Churches, wine tasting and bar hopping in La Rioja, Spain
Known more as a choice tipple to accompany a steak than an historic region in northern Spain, La Rioja is nonetheless a province well worth a visit. Its name comes from the Rio Oja (the ‘Leafy River‘) which, as a tributary of the river Ebro, waters the vines that produce some of Spain’s finest wines.
Just an hour’s drive from Bilbao, most of the ‘Bodegas’ (wineries) found around the small town of Haro offer tours, wine tasting and the chance to buy. Try the Paternina Bodega ‘Conde de los Andes’, with its superb adjoining restaurant (www.restaurantelconde.com ) in Ollauri, a nearby village off the tourist track.
Both Haro and the region’s capital Logroño have lively, must-visit, bar hopping areas: the former on the Calle de la Herradura and the latter centred around ‘El Laurel’ street, where the whole drag is given over to small tapas bars, each one specializing in different, mouth-watering, hot tapas.

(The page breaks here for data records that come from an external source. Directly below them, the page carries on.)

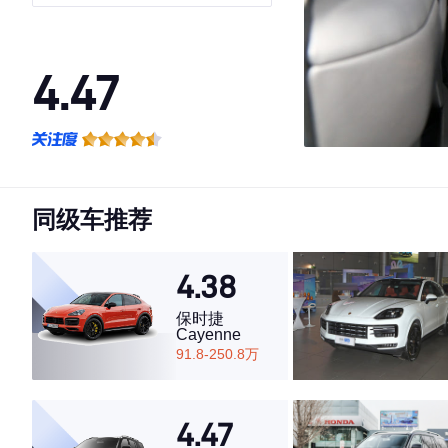
黑特别版
4.47
·外观表现一般，低于54%同级车
·内饰表现一般，低于73%同级车
·空间表现一般，低于75%同级车
同级车推荐
4.38
保时捷
Cayenne
91.8-250.8万
4.47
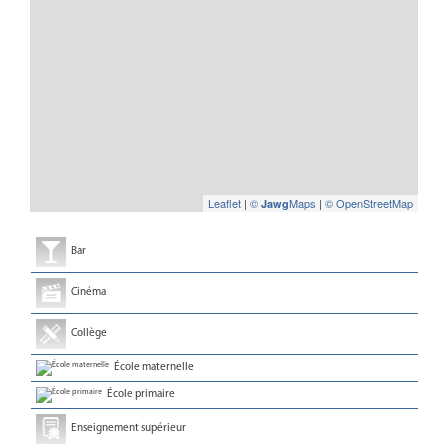
Leaflet
|
©
Maps
|
© OpenStreetMap
Jawg
Bar
Cinéma
Collège
École maternelle
École primaire
Enseignement supérieur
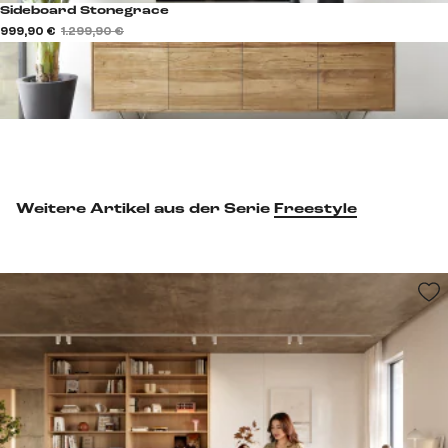
Sideboard Stonegrace
999,90 €
1.299,90 €
Weitere Artikel aus der Serie
Freestyle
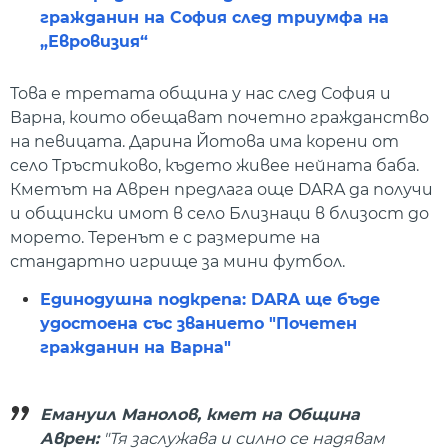
гражданин на София след триумфа на
„Евровизия“
Това е третата община у нас след София и
Варна, които обещават почетно гражданство
на певицата. Дарина Йотова има корени от
село Тръстиково, където живее нейната баба.
Кметът на Аврен предлага още DARA да получи
и общински имот в село Близнаци в близост до
морето. Теренът е с размерите на
стандартно игрище за мини футбол.
Единодушна подкрепа: DARA ще бъде
удостоена със званието "Почетен
гражданин на Варна"
Емануил Манолов, кмет на Община
Аврен:
"Тя заслужава и силно се надявам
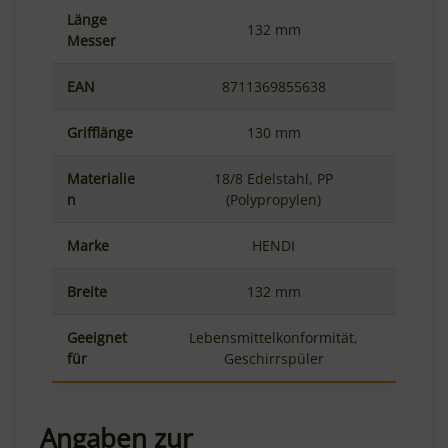
Länge
132 mm
Messer
EAN
8711369855638
Grifflänge
130 mm
Materialie
18/8 Edelstahl, PP
n
(Polypropylen)
Marke
HENDI
Breite
132 mm
Geeignet
Lebensmittelkonformität,
für
Geschirrspüler
Angaben zur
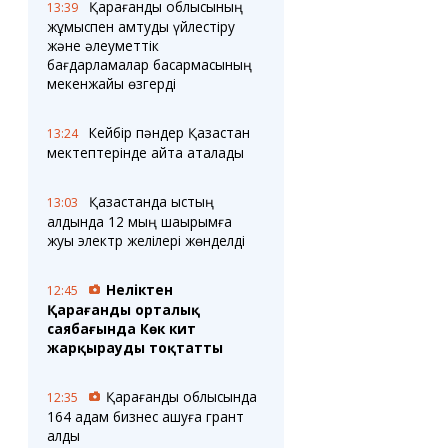
Қарағанды облысының
13:39
жұмыспен қамтуды үйлестіру
және әлеуметтік
бағдарламалар басқармасының
мекенжайы өзгерді
Кейбір пәндер Қазақстан
13:24
мектептерінде қайта аталады
Қазақстанда қыстың
13:03
алдында 12 мың шақырымға
жуық электр желілері жөнделді
Неліктен
12:45
Қарағанды орталық
саябағында Көк кит
жарқырауды тоқтатты
Қарағанды облысында
12:35
164 адам бизнес ашуға грант
алды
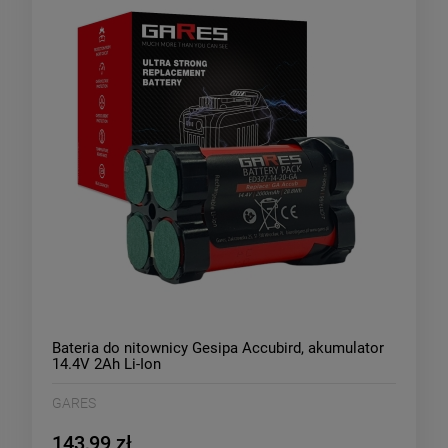
Bateria do nitownicy Gesipa Accubird, akumulator
14.4V 2Ah Li-Ion
GARES
143,99 zł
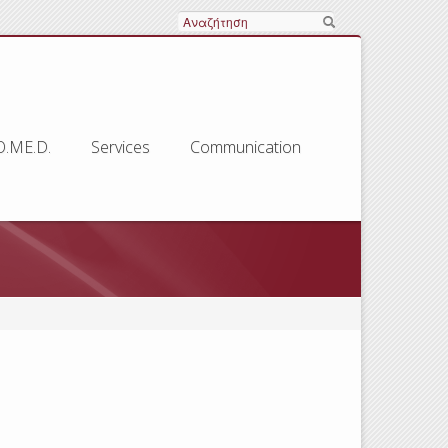
Search
O.ME.D.
Services
Communication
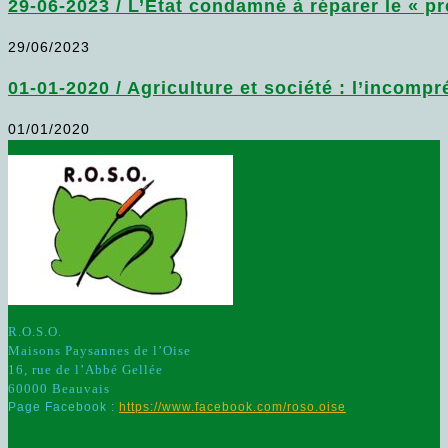
29-06-2023 / L’État condamné à réparer le « pré
29/06/2023
01-01-2020 / Agriculture et société : l’incomp
01/01/2020
R.O.S.O.
Maisons Paysannes de l’Oise
16, rue de l’Abbé Gellée
60000 Beauvais
Page Facebook :
https://www.facebook.com/roso.oise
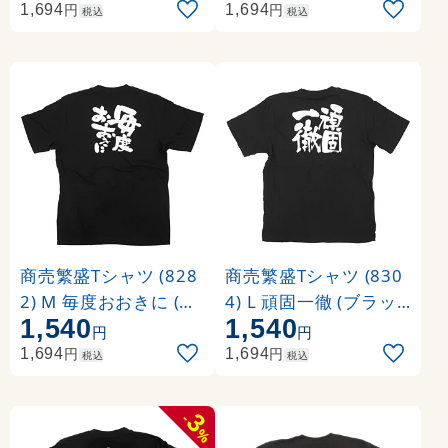
円
円
1,694
1,694
税込
税込
商売繁盛Tシャツ (828
商売繁盛Tシャツ (830
2) M 毎度おおきに (ブ
4) L 頑固一徹 (ブラッ
1,540
1,540
ラック)
ク)
円
円
円
円
1,694
1,694
税込
税込
3
-
%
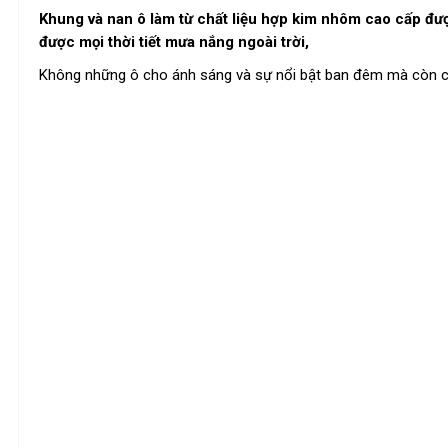
Khung và nan ô làm từ chất liệu hợp kim nhôm cao cấp đư
được mọi thời tiết mưa nắng ngoài trời,
Không những ô cho ánh sáng và sự nổi bật ban đêm mà còn ch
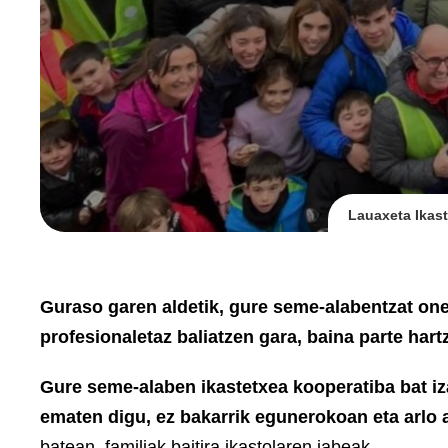
Lauaxeta Ikast
Guraso garen aldetik, gure seme-alabentzat onen
profesionaletaz baliatzen gara, baina parte hart
Gure seme-alaben ikastetxea kooperatiba bat iz
ematen digu, ez bakarrik egunerokoan eta arlo 
batean, familiak baitira ikastolaren jabeak.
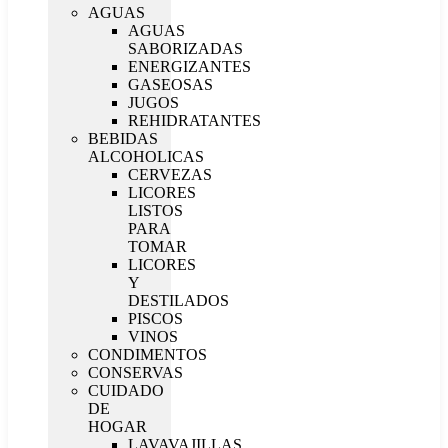
AGUAS
AGUAS
SABORIZADAS
ENERGIZANTES
GASEOSAS
JUGOS
REHIDRATANTES
BEBIDAS
ALCOHOLICAS
CERVEZAS
LICORES
LISTOS
PARA
TOMAR
LICORES
Y
DESTILADOS
PISCOS
VINOS
CONDIMENTOS
CONSERVAS
CUIDADO
DE
HOGAR
LAVAVAJILLAS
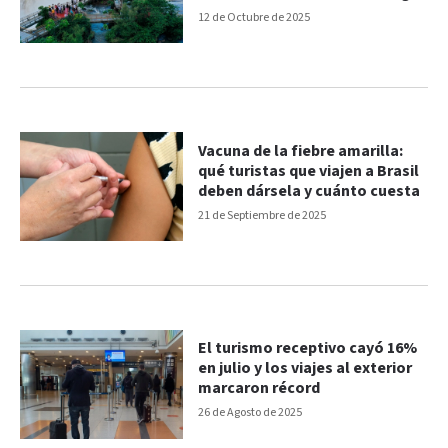
12 de Octubre de 2025
Vacuna de la fiebre amarilla:
qué turistas que viajen a Brasil
deben dársela y cuánto cuesta
21 de Septiembre de 2025
El turismo receptivo cayó 16%
en julio y los viajes al exterior
marcaron récord
26 de Agosto de 2025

A special small measure of beer, ‘un corto’ (a short) is available for those who like to stay on their feet.
Amongst the region’s cultural highlights are the Monasterio de Yuso, reputedly the cradle of the Spanish language (manuscripts there contain the first notes in Hispanic-Romance) and Santo Domingo de la Calzada’s early Gothic Cathedral.
On the Camino de Santiago, many of the small hilltop villages are dominated by surprisingly impressive churches. The villages, some walled, are a pleasure in themselves.
Fly to Bilbao or take the Ferry to Santander.